O ministro consignou, a partir dessa noção, que “no caso das demarcações de terras indígenas, competência privativa da União, a aplicação do princípio da fidelidade à federação determina o direito de participação (direito de voz e voto) no procedimento demarcatório de terras indígenas, visando à efetivação dos direitos constitucionais dos índios brasileiros, mas garantindo que, diante de alternativas igualmente válidas de concretização desses direitos, seja escolhida a que melhor preserve o princípio federativo”. Argumento semelhante foi utilizado, também por Gilmar Mendes, ao votar na STA 175, de sua relatoria, sobre a judicialização do direito à saúde[6].

Nesse sentido, e em contexto de combate nacional à pandemia da Covid-19, pode-se dizer que, com fundamento no princípio da lealdade federativa, por exemplo, um estado-membro tem o dever de fornecer informações corretas aos demais sobre a real situação de infectados em seu território.

Ou ainda, que a União, ao fazer uso de suas competências, deve considerar o benefício da unidade, fomentando a atuação coordenada e colaborativa de todos. Da mesma forma, que União, estados e municípios devem evitar medidas que possam dificultar ou restringir, sem justificativa plausível, a atuação dos demais, como por meio de rigoroso controle de fronteiras.
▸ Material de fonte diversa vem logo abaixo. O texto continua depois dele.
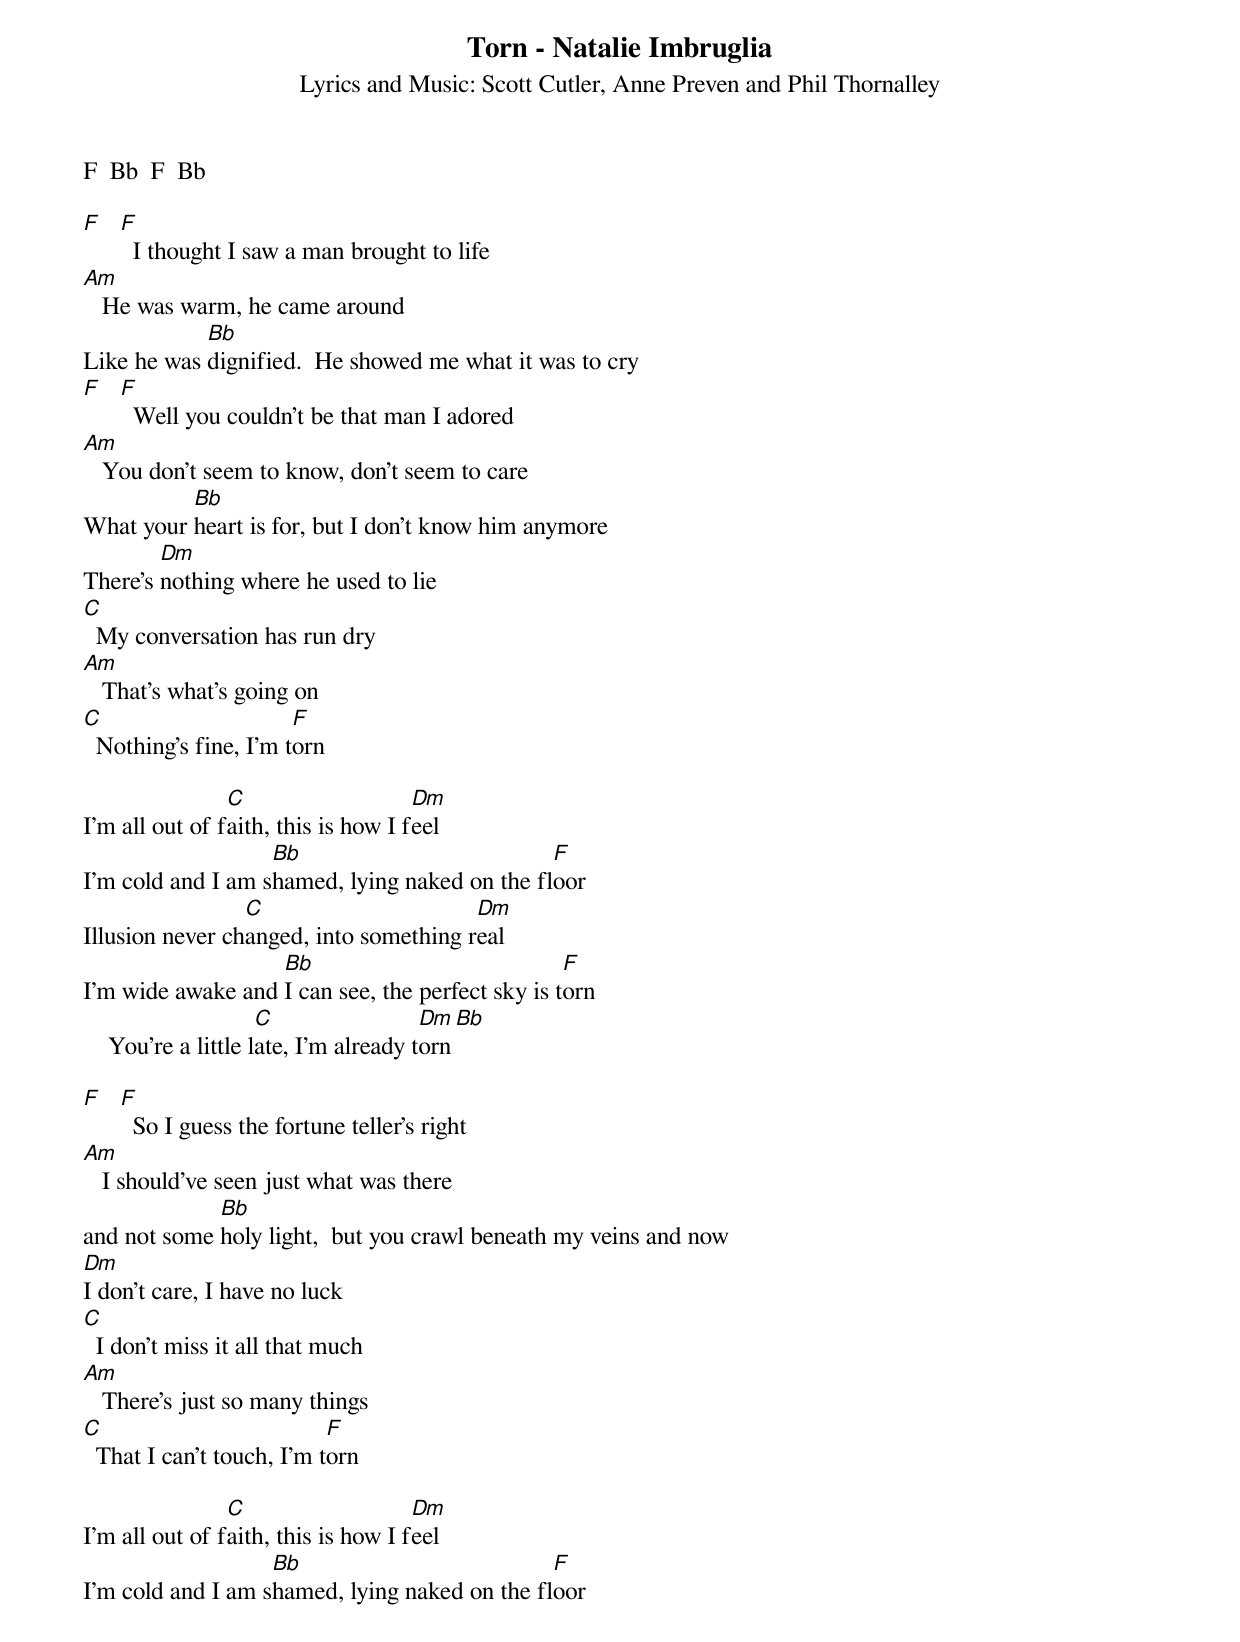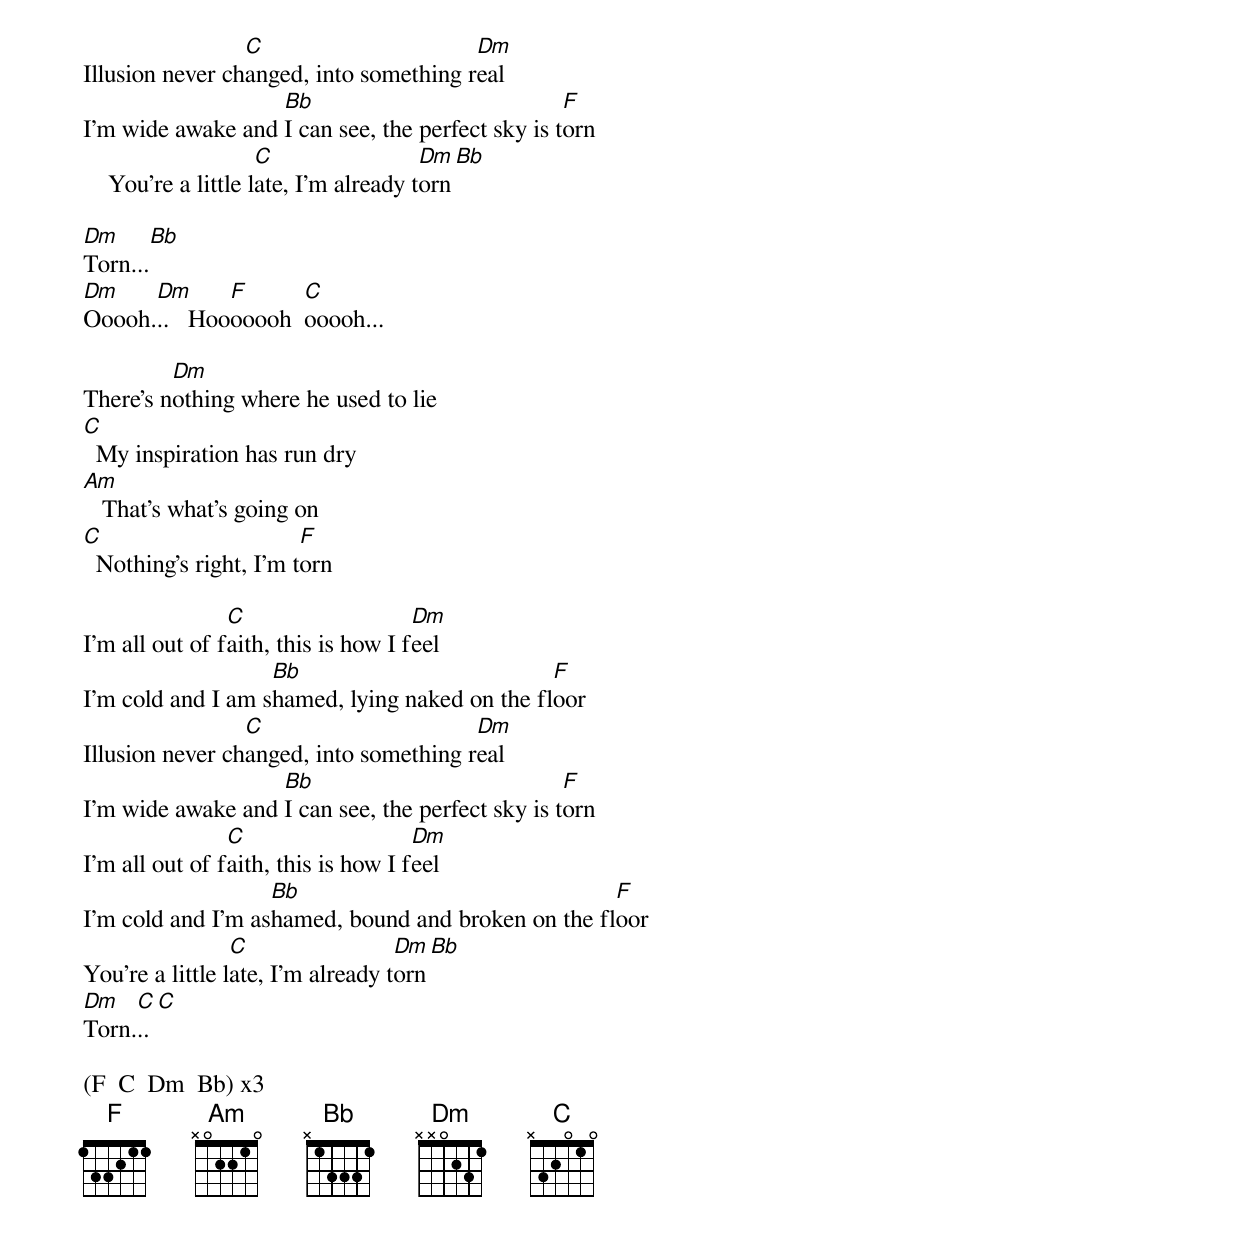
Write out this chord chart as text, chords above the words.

Torn - Natalie Imbruglia
Lyrics and Music: Scott Cutler, Anne Preven and Phil Thornalley

F  Bb  F  Bb

F  F
     I thought I saw a man brought to life
Am
   He was warm, he came around
            Bb
Like he was dignified.  He showed me what it was to cry
F  F
     Well you couldn't be that man I adored
Am
   You don't seem to know, don't seem to care
          Bb
What your heart is for, but I don't know him anymore
        Dm
There's nothing where he used to lie
C
  My conversation has run dry
Am
   That's what's going on
C                      F
  Nothing's fine, I'm torn

                C                    Dm
I'm all out of faith, this is how I feel
                   Bb                          F
I'm cold and I am shamed, lying naked on the floor
                 C                      Dm
Illusion never changed, into something real
                   Bb                             F
I'm wide awake and I can see, the perfect sky is torn
                     C                 Dm        Bb
    You're a little late, I'm already torn

F  F
     So I guess the fortune teller's right
Am
   I should've seen just what was there
             Bb
and not some holy light,  but you crawl beneath my veins and now
Dm
I don't care, I have no luck
C
  I don't miss it all that much
Am
   There's just so many things
C                          F
  That I can't touch, I'm torn

                C                    Dm
I'm all out of faith, this is how I feel
                   Bb                          F
I'm cold and I am shamed, lying naked on the floor
                 C                      Dm
Illusion never changed, into something real
                   Bb                             F
I'm wide awake and I can see, the perfect sky is torn
                     C                 Dm        Bb
    You're a little late, I'm already torn

Dm           Bb
Torn...
Dm    Dm      F      C
Ooooh...   Hooooooh  ooooh...

         Dm
There's nothing where he used to lie
C
  My inspiration has run dry
Am
   That's what's going on
C                       F
  Nothing's right, I'm torn

                C                    Dm
I'm all out of faith, this is how I feel
                   Bb                          F
I'm cold and I am shamed, lying naked on the floor
                 C                      Dm
Illusion never changed, into something real
                   Bb                             F
I'm wide awake and I can see, the perfect sky is torn
                C                    Dm
I'm all out of faith, this is how I feel
                   Bb                               F
I'm cold and I'm ashamed, bound and broken on the floor
                 C                 Dm         Bb
You're a little late, I'm already torn
Dm   C   C
Torn...

(F  C  Dm  Bb) x3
O princípio da lealdade federativa é, como dito, norma constitucional não-escrita. Sua observância em um sistema federativo deveria ser, em verdade, algo quase instintivo, ainda mais quando já há, no texto constitucional, mecanismos de atuação cooperada. Em momentos de crise faz-se especialmente necessária a valorização de formas de atuação coordenada, buscando-se o fortalecimento da unidade por meio da participação e efetivo respeito à diversidade.

 


[1] No Brasil, sobre o tema, conferir teses de doutorado da Faculdade de Direito da Universidade de São Paulo: “Federalismo no Brasil e na Alemanha – Estudo comparativo da repartição de competências legislativas e de execução”, de Maria Augusta dos Santos Zago, defendida em 2016, sob orientação do Prof. Dr. Fernando Dias Menezes de Almeida; e a tese “Cooperação interfederativa – instrumentos para a efetividade da lealdade federativa na Constituição Federal de 1988”, de Wellington Márcio Kublisckas, defendida em 2012, sob orientação do Prof. Dr. Alexandre de Moraes.

[2] Cf. BVerfGE 1, 299, de 21.5.1952.

[3] Cf. e.g. BVerfGE 3, 52, de 10.12.1952, BVerfGE 1, 117, de 20.2.1952; BVerfGE 12, 205, de 28.2.1961.
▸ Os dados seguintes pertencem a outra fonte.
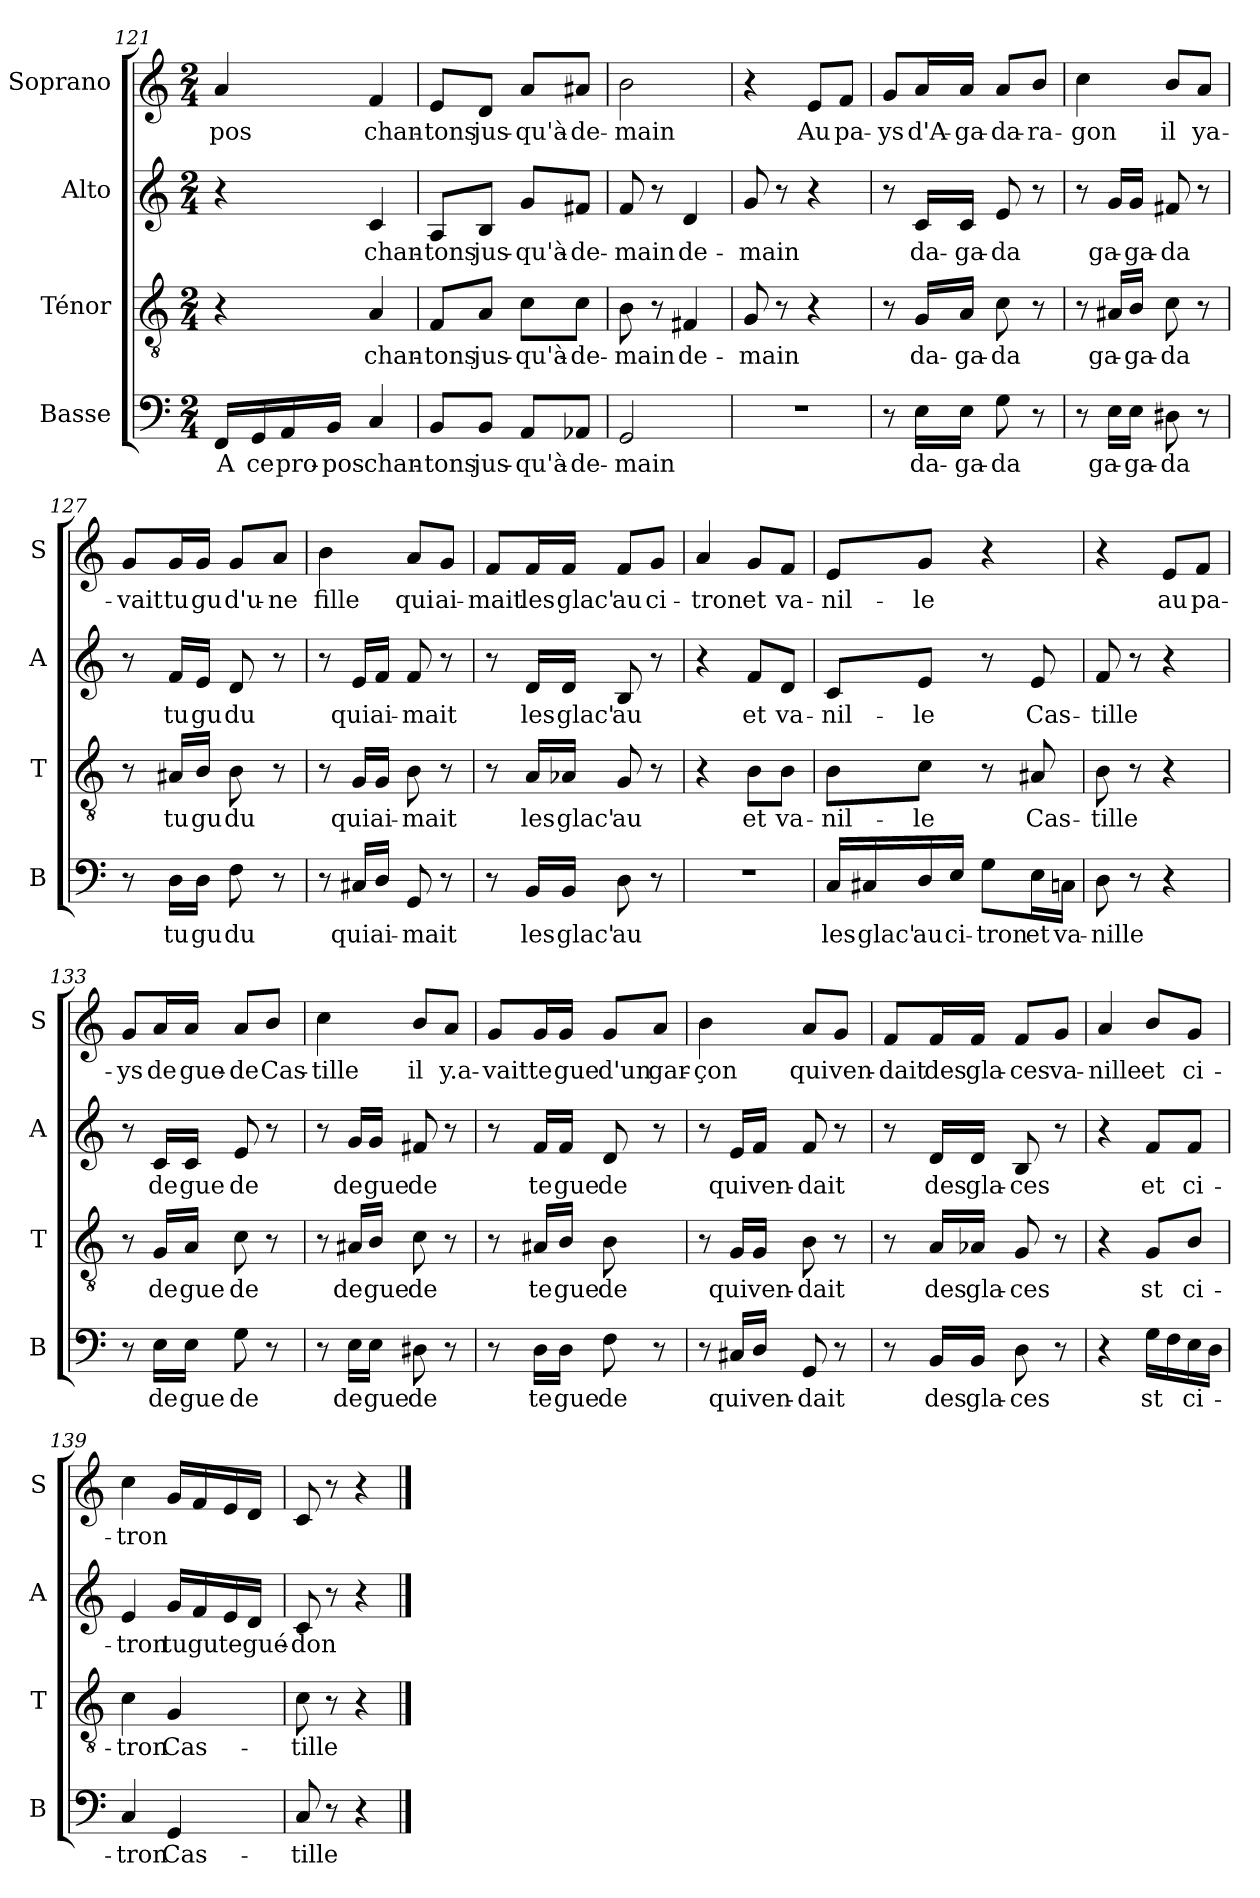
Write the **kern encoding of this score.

[4] Conferir, nesse ponto, sistematização feita por BAUER, Hartmut. Die Bundestreue: Zugleich Ein Beitrag Zur Dogmatik Des Bundesstaatsrechts Und Zur Rechtsverhaltnislehre. Tübingen: Mohr Siebeck, 1992.

[5] Pet 3.388, Rel. Min. Ayres Britto, julg. em 19.3.2009.

[6] STA 175-AgR, Rel. Min. Gilmar Mendes, julg. em 17.3.2010.